### RECORDED DATA:

==================================================

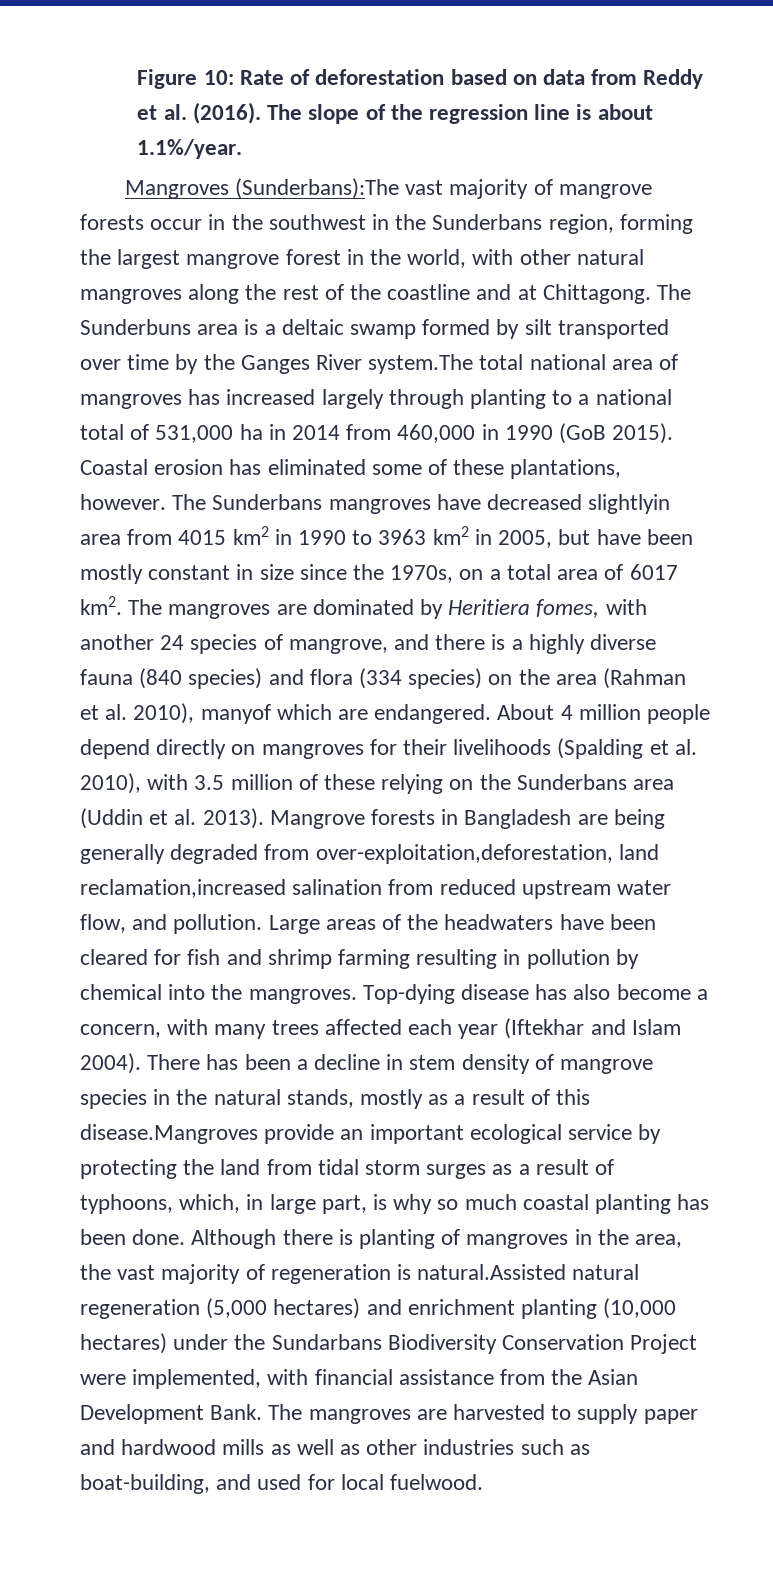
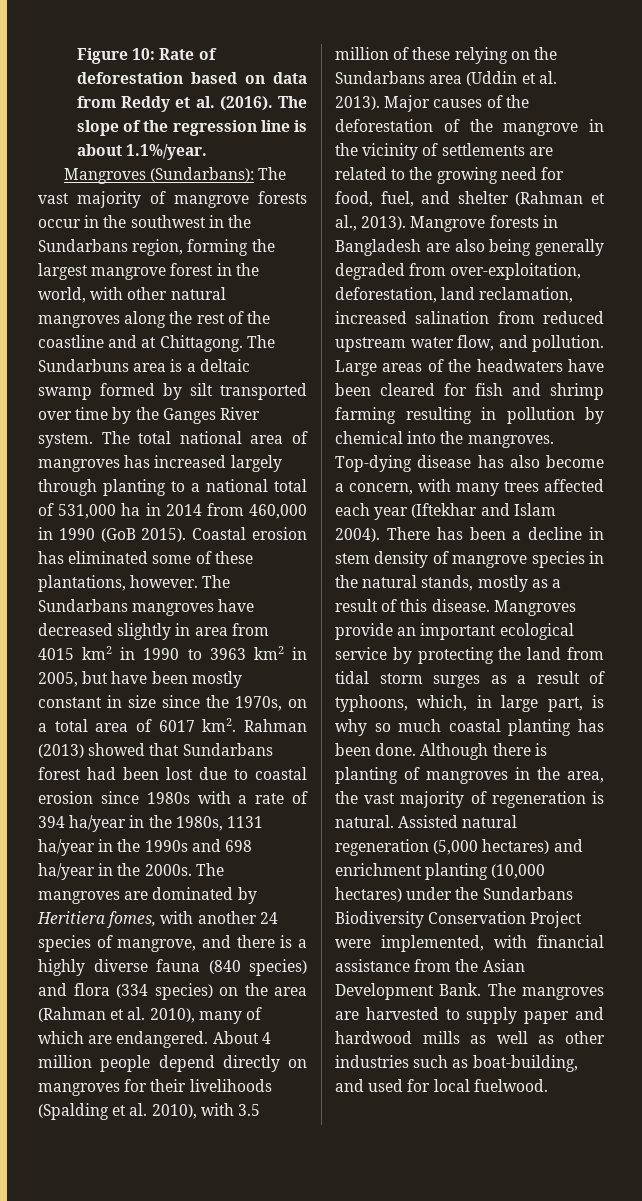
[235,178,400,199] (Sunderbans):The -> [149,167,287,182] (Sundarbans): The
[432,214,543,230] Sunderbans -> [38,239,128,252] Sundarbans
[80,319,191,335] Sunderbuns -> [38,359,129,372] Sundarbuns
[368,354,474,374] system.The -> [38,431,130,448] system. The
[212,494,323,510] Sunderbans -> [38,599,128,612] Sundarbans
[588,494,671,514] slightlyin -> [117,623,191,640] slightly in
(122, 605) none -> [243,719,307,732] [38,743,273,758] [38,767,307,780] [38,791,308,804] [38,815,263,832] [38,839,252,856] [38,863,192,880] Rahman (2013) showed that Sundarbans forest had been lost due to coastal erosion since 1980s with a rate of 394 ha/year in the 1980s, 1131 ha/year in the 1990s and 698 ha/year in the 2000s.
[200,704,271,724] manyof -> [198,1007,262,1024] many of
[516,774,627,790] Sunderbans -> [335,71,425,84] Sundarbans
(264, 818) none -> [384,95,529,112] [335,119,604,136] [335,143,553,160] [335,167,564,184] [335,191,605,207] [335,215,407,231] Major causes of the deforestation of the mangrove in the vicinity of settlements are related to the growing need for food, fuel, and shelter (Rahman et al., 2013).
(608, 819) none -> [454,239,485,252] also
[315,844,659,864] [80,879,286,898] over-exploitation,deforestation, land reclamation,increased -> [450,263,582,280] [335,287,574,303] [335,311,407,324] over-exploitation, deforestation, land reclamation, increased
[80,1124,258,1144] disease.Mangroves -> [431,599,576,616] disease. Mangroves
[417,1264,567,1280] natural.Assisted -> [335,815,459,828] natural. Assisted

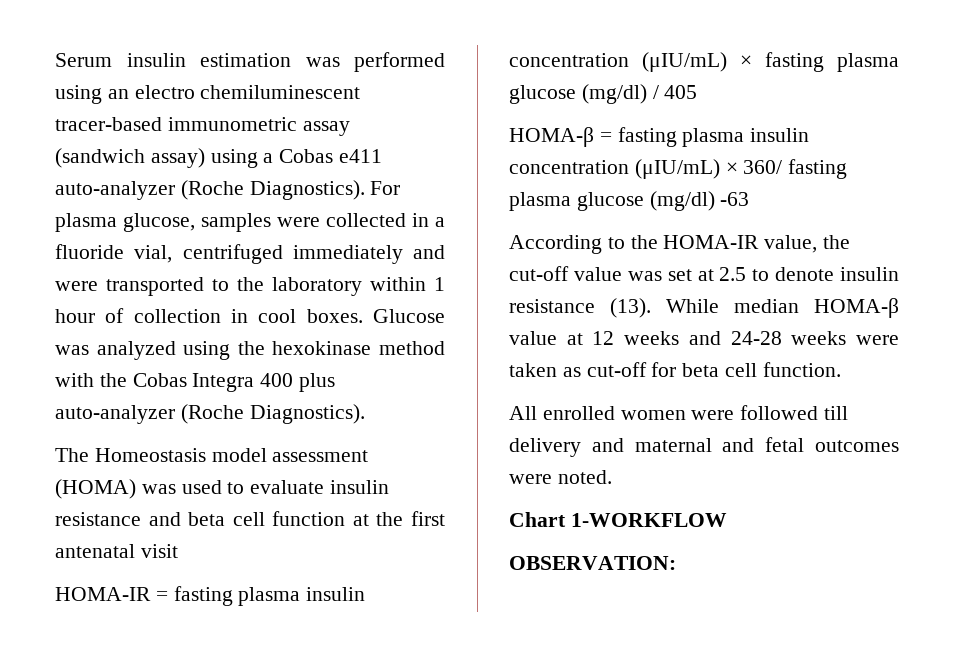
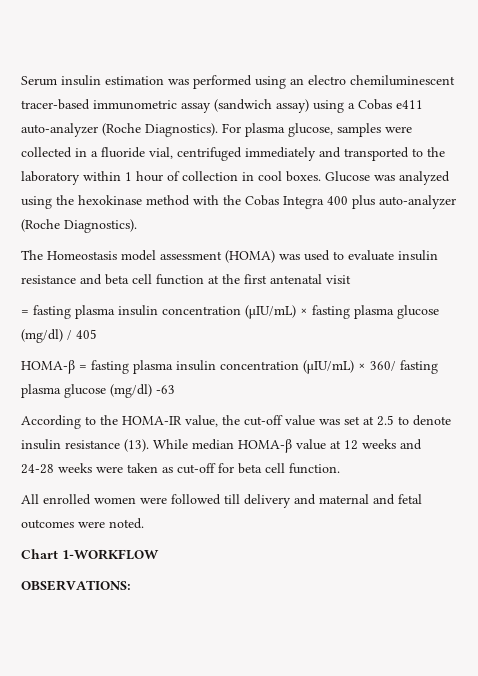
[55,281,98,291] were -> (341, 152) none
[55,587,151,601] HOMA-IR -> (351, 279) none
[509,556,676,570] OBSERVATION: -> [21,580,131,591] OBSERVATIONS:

==================================================

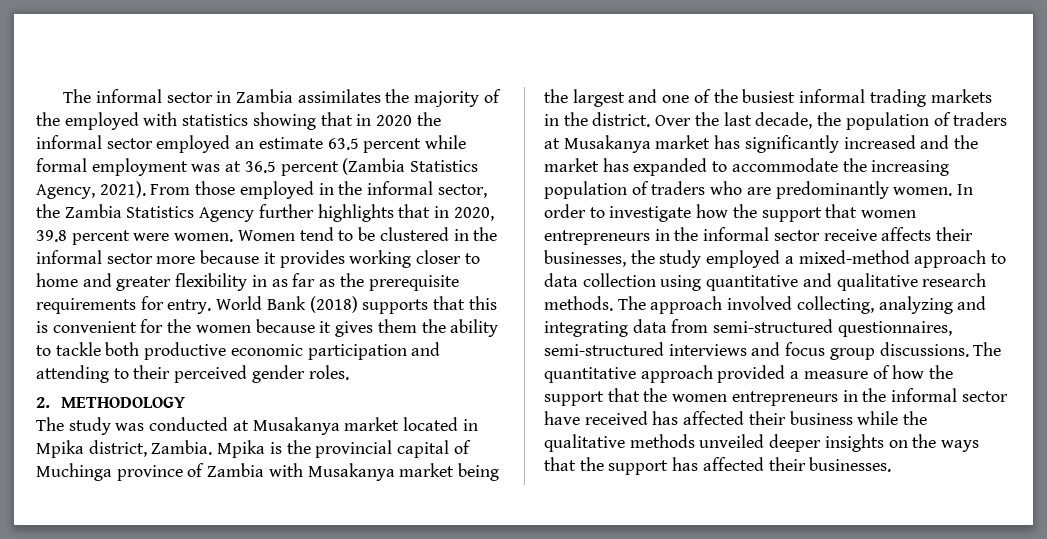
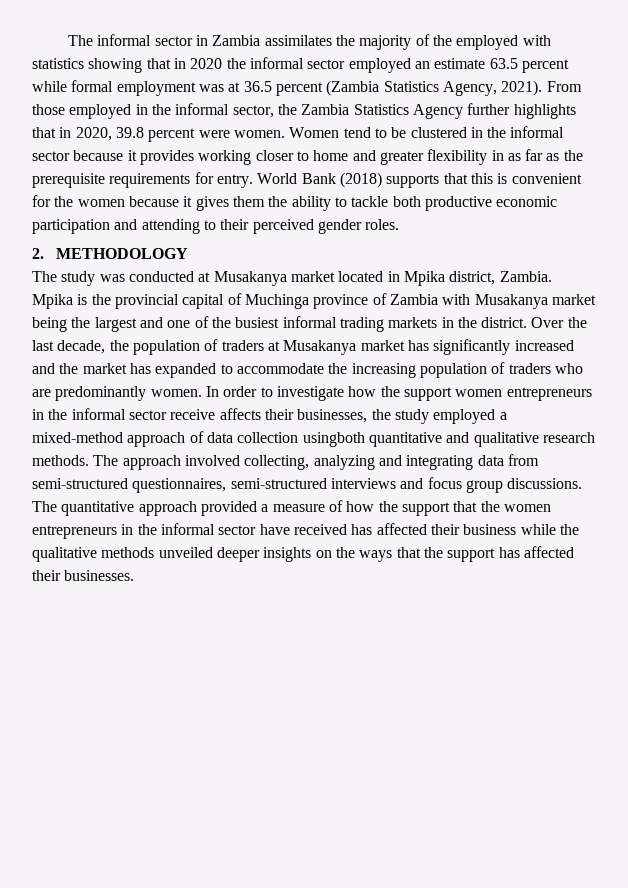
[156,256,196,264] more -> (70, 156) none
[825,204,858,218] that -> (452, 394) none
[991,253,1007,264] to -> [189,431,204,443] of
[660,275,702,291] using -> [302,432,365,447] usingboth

==================================================

### TASK OBJECTIVE:
From the data above, output only the lines between the line containing "[235,178,400,199] (Sunderbans):The ->" and the line containing "[516,774,627,790] Sunderbans ->", inclusive, exactly as written.

### EXERCISE OUTPUT:
[235,178,400,199] (Sunderbans):The -> [149,167,287,182] (Sundarbans): The
[432,214,543,230] Sunderbans -> [38,239,128,252] Sundarbans
[80,319,191,335] Sunderbuns -> [38,359,129,372] Sundarbuns
[368,354,474,374] system.The -> [38,431,130,448] system. The
[212,494,323,510] Sunderbans -> [38,599,128,612] Sundarbans
[588,494,671,514] slightlyin -> [117,623,191,640] slightly in
(122, 605) none -> [243,719,307,732] [38,743,273,758] [38,767,307,780] [38,791,308,804] [38,815,263,832] [38,839,252,856] [38,863,192,880] Rahman (2013) showed that Sundarbans forest had been lost due to coastal erosion since 1980s with a rate of 394 ha/year in the 1980s, 1131 ha/year in the 1990s and 698 ha/year in the 2000s.
[200,704,271,724] manyof -> [198,1007,262,1024] many of
[516,774,627,790] Sunderbans -> [335,71,425,84] Sundarbans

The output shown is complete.